RETURN_TYPES = ('STRING', 'FLOAT')
RETURN_NAMES = ('combined_prompt', 'Final Score')

Examples

We are providing some examples here to help you better understand, how to write your own custom nodes.

Exporting custom nodes

Custom nodes can be manually exported as always like this:

NODE_CLASS_MAPPINGS = {
    'MyCustomNode': MyCustomNode,
}
NODE_DISPLAY_NAME_MAPPINGS = {
    'MyCustomNode': 'My Cool Custom Node',
}

__all__ = [NODE_CLASS_MAPPINGS, NODE_DISPLAY_NAME_MAPPINGS]

However, there is a convenience function to help with this:

NODE_CLASS_MAPPINGS, NODE_DISPLAY_NAME_MAPPINGS = export_nodes([
    MyCustomNode,
])

__all__ = [NODE_CLASS_MAPPINGS, NODE_DISPLAY_NAME_MAPPINGS]

(The __all__ is not strictly needed, but good practice.)

This will automatically create the mapping tables according to the class name and optionally the display_name property. If no display_name is set, the class name is used.

Under the hood

Internally, the ComfyUINode simply exports the parameters that you have defined with proper classes and types in such a way that ComfyUI can load them. That means for example that all your input parameters are collected and used to automatically create the INPUT_TYPES dictionary that ComfyUI will try to find in your node. For example, the input parameter

pos_prompt_text = StringInput(default='masterpiece', multiline=True)

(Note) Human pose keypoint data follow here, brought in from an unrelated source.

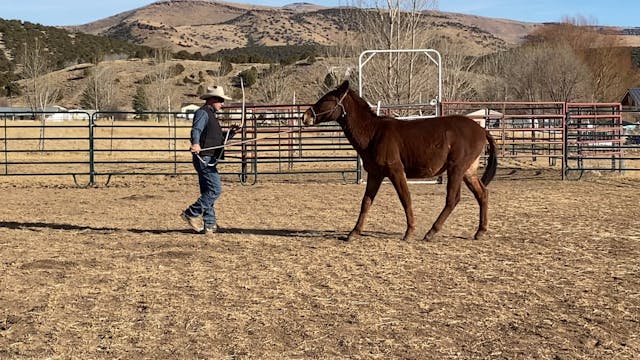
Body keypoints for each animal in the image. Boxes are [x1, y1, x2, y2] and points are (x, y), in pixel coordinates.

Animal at [302, 80, 498, 240]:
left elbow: (405, 198)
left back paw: (431, 232)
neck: (374, 133)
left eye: (326, 100)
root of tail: (482, 130)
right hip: (468, 171)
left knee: (453, 199)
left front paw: (409, 231)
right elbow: (366, 202)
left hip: (456, 168)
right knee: (482, 194)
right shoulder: (375, 174)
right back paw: (480, 231)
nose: (305, 116)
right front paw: (354, 232)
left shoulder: (396, 171)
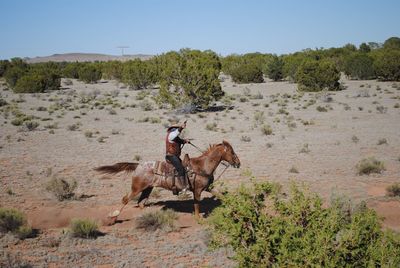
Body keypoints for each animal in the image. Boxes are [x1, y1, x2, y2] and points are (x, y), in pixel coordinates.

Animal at [94, 139, 241, 221]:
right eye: (232, 152)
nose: (238, 163)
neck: (203, 166)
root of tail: (138, 165)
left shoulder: (208, 188)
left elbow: (222, 196)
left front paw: (234, 209)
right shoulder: (198, 190)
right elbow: (196, 204)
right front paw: (198, 218)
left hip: (147, 189)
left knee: (141, 203)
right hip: (137, 188)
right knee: (126, 199)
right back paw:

will automatically create the following entry in INPUT_TYPES:

('STRING', {'default': 'masterpiece', 'multiline': True})

Compatibility with ComfyUI

The way the ComfyUINode is defined is fully compatible with existing nodes and practices. It simply creates the fields that are expected from a class that ComfyUI imports as a custom node, like INPUT_TYPES. If at any point, you do not like the conventions or they do not work with your use case, you can fall back to the regular way of defining custom nodes in ComfyUI, i.e.:

  • use CATEGORY instead of category
  • use FUNCTION instead of function
  • define your INPUT_TYPES or RETURN_TYPES as always

Only the parts that you choose to use will actually be active, you can mix and match to suit your preferences.

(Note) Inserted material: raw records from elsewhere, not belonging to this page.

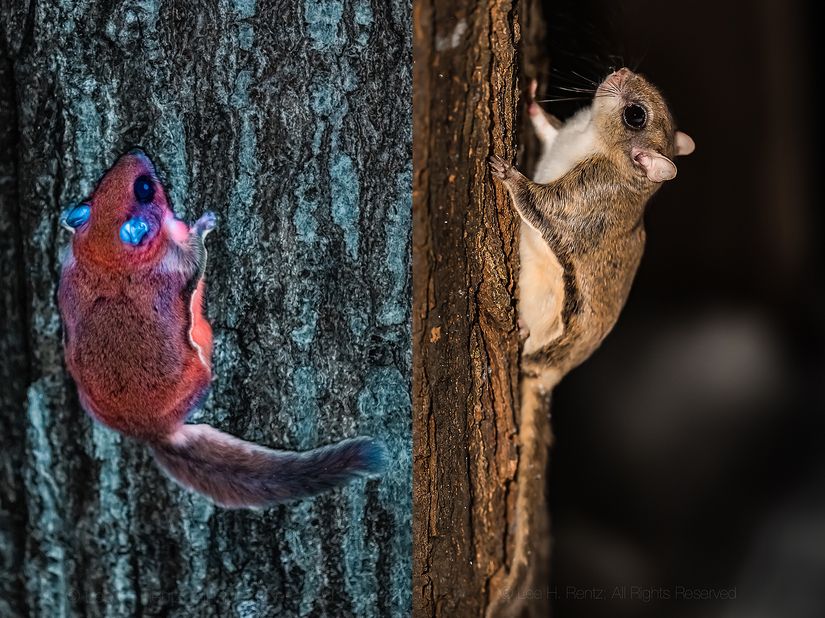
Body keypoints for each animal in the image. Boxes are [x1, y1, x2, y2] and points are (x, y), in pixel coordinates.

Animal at [58, 149, 386, 506]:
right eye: (144, 189)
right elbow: (198, 253)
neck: (107, 259)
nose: (137, 152)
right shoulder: (180, 263)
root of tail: (152, 433)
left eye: (103, 182)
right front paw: (204, 224)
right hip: (196, 378)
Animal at [486, 67, 692, 612]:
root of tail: (549, 375)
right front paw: (533, 103)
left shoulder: (582, 203)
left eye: (635, 115)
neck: (591, 140)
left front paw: (508, 175)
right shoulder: (563, 142)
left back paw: (519, 334)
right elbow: (547, 129)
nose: (621, 73)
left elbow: (537, 204)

Projects using ComfyUI-Types

The following list of projects are using this project. This is not relevant to end-consumers, but if you are developing your own nodes, head over there and get some inspiration and real-world exposure:

  • ComfyUI Claude: A set of custom nodes that are using Anthropic's Claude models for describing images and transforming texts.

If you want to add a project to this list, please open a PR!

Development

The project uses tox for development. You can get started like this:

git clone https://github.com/tkreuziger/comfyui-types.git ./comfyui_types
pip install -e ./comfyui_types

Then you can run different parts of the pipeline:

# Format code with Ruff
tox -e format

# Run linters Ruff and MyPy
tox -e lint

# Build the package
tox -e build

License

This code is provided under the terms of the GPL-3.0 license.

Contributions

Contributions of any kind (bug fixes, extensions, documentation etc.) are always welcome, simply open a PR!